▶ PAGE EXTRACT
◇ ◇ ◇ ◇ ◇ ◇ ◇

Re: [GSoC - 2016][Zeppelin Notebooks] Issues with Common Crawl Datasets

Alexander Bezzubov Sun, 24 Jul 2016 19:48:07 -0700

That sounds great Anish!

Please keep it up :)


--
Alex

On Wed, Jul 20, 2016, 18:07 anish singh <anish18...@gmail.com> wrote:

> Alex, some good news!
>
> I just tried the first option you mentioned in the previous mail, increased
> the driver memory to 16g, reduced caching space to 0.1% of total memory and
> additionally trimmed the warc content to include only three domains and its
> working (everything including reduceByKey()). Although, I had tried this
> earlier, few days ago but it had not worked then.
>
> I even understood the core problem : the original rdd( ~ 2GB) contained
> exactly 53307 rdd elements and when I ran 'flatMap(
> r => ExtractLinks(r.getUrl(), r.getContentstring())) on the this rdd it
> resulted in explosion of data extracted from these many elements(web pages)
> which the available memory was perhaps unable to handle. This also means
> that the rest of the analysis in the notebook must be done on domains
> extracted from the original warc files so it reduces the size of data to be
> processed. In case, more RAM is needed I will try to use m4.2xlarge (32GB)
> instance.
>
> Thrilled to have it working after struggling for so many days, so now I can
> proceed with the notebook.
>
> Thanks again,
> Anish.
>
> On Wed, Jul 20, 2016 at 7:08 AM, Alexander Bezzubov <b...@apache.org>
> wrote:
>
> > Hi Anish,
> >
> > thank you for sharing your progress and totally know what you mean -
> that's
> > an expected pain of working with real BigData.
> >
> > I would advise to conduct a series of experiments:
> >
> > *1 moderate machine*, Spark 1.6 in local mode, 1 WARC input file (1Gb)
> >  - Spark in local mode is a single JVM process, so fine-tune it and make
> > sure it uses ALL available memory (i.e 16Gb)
> >  - We are not going to use in-memory caching, so storage part can be
> turned
> > off [1]  and [2]
> >  - AFIAK DataFrames use memory more efficient than RDDs but not sure if
> we
> > can benefit from it here
> >  - Start with something simple, like `val mayBegLinks =
> > mayBegData.keepValidPages().count()` and make sure it works
> >  - Proceed further until few more complex queries work
> >
> > *Cluster of N machines*, Spark 1.6 in standalone cluster mode
> >  - process fraction of the whole dataset i.e 1 segment
> >
> >
> > I know that is not easy, but it's worth to try for 1 more week and see if
> > the approach outlined above works.
> > Last, but not least - do not hesitate to reach out to CommonCrawl
> community
> > [3] for an advice, there are people using Apache Spark there as well.
> >
> > Please keep us posted!
> >
> >  1.
> >
> http://spark.apache.org/docs/latest/tuning.html#memory-management-overview
> >  2.

◇ ◇ ◇ ◇ ◇ ◇ ◇

(Recorded data)
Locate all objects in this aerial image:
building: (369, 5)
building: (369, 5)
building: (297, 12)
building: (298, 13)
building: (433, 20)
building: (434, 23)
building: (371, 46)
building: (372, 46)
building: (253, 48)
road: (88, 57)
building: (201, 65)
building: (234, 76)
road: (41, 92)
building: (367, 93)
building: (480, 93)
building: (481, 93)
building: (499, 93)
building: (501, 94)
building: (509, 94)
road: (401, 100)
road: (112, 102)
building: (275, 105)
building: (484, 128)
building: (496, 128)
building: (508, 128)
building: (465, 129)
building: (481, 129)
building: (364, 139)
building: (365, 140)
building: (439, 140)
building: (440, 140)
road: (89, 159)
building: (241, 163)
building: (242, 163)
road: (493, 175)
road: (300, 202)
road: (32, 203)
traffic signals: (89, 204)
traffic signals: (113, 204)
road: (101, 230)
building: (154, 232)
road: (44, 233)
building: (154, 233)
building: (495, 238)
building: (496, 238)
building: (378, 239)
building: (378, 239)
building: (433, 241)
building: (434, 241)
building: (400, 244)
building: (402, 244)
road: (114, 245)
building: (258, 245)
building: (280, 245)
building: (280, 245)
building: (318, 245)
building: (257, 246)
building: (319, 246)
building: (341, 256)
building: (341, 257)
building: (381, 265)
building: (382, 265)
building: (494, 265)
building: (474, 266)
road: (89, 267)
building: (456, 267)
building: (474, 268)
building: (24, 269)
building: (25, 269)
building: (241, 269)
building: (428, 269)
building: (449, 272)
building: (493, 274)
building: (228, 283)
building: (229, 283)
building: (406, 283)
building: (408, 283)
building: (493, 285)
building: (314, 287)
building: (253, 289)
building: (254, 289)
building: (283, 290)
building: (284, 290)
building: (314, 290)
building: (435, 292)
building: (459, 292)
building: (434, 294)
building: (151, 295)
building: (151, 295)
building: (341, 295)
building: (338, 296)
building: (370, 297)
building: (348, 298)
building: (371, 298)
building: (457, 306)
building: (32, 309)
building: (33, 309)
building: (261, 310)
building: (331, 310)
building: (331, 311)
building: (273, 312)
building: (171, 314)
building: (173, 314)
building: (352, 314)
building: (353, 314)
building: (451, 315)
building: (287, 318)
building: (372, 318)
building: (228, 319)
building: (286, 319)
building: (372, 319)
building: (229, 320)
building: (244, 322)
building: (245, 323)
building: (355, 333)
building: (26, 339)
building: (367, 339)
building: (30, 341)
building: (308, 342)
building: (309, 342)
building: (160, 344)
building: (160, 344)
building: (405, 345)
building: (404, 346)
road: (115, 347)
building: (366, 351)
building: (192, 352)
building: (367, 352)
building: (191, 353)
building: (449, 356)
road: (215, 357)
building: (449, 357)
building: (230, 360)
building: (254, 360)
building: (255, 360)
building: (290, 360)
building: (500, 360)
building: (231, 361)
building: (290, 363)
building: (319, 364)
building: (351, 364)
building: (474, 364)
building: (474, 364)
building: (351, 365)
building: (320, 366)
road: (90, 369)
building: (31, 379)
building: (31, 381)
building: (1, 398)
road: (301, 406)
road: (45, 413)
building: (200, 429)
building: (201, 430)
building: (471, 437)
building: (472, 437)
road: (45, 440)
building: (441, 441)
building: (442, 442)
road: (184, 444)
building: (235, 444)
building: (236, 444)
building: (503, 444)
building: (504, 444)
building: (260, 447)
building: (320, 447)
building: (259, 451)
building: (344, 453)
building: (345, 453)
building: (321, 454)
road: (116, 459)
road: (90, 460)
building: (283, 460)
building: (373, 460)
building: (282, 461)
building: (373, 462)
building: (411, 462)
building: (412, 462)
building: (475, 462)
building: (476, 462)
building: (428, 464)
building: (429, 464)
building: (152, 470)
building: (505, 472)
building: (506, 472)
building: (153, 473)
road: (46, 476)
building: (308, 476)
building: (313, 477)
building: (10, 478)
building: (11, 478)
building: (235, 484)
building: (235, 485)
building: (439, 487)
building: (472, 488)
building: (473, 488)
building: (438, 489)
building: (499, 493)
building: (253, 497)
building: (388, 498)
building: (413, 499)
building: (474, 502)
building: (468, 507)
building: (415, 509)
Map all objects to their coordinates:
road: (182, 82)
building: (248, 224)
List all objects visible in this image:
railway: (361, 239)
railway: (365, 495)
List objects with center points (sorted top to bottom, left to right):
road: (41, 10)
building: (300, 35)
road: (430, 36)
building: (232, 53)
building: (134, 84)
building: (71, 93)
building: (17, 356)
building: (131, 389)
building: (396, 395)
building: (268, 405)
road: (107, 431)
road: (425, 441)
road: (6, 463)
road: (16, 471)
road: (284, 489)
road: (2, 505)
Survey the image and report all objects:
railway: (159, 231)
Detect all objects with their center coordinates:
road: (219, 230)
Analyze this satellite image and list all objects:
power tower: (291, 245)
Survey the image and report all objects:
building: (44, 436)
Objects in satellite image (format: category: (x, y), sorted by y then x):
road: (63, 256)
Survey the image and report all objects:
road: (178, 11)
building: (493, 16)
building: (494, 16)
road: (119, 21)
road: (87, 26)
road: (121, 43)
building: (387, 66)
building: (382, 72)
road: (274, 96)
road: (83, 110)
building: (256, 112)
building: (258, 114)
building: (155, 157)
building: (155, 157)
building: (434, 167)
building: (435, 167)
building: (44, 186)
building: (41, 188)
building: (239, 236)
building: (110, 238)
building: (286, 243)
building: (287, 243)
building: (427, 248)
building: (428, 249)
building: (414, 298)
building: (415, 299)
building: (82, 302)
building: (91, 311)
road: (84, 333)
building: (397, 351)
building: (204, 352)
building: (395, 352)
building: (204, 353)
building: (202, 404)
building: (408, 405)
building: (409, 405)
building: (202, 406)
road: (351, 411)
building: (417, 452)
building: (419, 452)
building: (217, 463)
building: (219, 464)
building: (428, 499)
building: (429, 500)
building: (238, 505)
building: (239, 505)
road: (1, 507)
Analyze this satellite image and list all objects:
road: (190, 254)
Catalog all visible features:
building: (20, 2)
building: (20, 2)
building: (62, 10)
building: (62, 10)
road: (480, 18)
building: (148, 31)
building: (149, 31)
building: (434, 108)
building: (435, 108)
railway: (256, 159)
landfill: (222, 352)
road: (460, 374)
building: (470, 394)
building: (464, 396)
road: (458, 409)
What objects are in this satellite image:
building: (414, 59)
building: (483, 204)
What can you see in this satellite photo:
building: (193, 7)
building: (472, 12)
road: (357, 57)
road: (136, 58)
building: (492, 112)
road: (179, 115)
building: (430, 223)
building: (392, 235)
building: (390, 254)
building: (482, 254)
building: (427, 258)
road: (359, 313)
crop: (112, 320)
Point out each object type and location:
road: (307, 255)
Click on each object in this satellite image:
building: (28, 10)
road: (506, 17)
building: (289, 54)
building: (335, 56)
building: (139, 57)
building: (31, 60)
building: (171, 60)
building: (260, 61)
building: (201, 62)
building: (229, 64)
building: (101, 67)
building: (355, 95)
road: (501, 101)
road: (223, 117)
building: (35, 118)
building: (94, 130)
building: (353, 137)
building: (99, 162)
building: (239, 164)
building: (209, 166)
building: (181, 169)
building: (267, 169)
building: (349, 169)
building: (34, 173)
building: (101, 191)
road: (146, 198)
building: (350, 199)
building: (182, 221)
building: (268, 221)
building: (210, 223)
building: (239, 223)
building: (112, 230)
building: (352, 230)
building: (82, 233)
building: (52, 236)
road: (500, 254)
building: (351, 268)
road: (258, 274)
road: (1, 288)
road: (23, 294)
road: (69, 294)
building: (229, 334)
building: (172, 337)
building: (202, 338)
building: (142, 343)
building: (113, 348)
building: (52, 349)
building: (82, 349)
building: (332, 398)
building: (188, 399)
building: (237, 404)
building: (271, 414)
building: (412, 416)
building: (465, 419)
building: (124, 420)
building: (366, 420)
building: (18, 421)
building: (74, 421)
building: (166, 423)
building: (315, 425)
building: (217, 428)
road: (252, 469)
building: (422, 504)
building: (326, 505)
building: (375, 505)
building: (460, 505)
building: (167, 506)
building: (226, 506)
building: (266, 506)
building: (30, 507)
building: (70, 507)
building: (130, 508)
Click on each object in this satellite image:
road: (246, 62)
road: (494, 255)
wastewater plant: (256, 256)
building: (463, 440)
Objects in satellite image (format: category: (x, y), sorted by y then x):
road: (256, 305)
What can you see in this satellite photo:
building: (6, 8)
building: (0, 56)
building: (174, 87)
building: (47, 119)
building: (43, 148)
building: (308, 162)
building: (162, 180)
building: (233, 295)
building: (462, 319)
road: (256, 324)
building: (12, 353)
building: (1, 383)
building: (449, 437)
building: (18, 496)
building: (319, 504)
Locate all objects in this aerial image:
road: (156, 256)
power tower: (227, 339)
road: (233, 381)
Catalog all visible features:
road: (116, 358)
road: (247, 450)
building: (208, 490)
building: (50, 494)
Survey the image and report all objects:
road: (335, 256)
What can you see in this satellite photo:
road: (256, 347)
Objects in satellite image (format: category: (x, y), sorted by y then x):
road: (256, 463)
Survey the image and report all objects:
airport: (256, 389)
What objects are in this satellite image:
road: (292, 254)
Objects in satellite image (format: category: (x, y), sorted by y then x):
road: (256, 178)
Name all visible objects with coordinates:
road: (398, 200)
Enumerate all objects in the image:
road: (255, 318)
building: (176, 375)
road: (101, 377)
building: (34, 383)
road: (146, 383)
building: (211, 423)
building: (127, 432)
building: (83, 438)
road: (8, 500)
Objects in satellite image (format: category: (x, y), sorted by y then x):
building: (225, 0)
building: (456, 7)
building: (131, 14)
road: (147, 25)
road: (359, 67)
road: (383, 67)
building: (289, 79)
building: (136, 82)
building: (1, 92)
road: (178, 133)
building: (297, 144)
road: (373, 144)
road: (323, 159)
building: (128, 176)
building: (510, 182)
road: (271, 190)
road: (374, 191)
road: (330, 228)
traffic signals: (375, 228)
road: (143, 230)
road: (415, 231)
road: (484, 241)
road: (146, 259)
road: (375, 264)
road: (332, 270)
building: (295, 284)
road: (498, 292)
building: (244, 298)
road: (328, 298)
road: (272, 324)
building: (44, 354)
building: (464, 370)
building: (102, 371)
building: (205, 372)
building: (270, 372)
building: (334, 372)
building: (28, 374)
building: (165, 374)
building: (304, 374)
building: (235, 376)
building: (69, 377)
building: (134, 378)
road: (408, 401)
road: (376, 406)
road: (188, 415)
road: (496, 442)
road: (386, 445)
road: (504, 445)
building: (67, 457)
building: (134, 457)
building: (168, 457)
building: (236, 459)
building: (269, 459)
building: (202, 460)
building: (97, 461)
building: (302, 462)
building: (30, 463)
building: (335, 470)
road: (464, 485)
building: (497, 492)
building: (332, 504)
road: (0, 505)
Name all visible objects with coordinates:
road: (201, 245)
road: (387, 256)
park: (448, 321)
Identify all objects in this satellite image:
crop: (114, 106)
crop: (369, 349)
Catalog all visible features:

◇ ◇ ◇ ◇ ◇ ◇ ◇

▶ TO-DO LIST
• a. In the email thread about the Common Crawl datasets, how many elements did the original RDD contain?
• b. Copy word for word the stretch of the email thread from "On Wed, Jul 20, 2016, 18:07" through "not worked then.".

▶ SOLUTIONS TO THE TASKS
• a. 53307

• b.
On Wed, Jul 20, 2016, 18:07 anish singh <anish18...@gmail.com> wrote:

> Alex, some good news!
>
> I just tried the first option you mentioned in the previous mail, increased
> the driver memory to 16g, reduced caching space to 0.1% of total memory and
> additionally trimmed the warc content to include only three domains and its
> working (everything including reduceByKey()). Although, I had tried this
> earlier, few days ago but it had not worked then.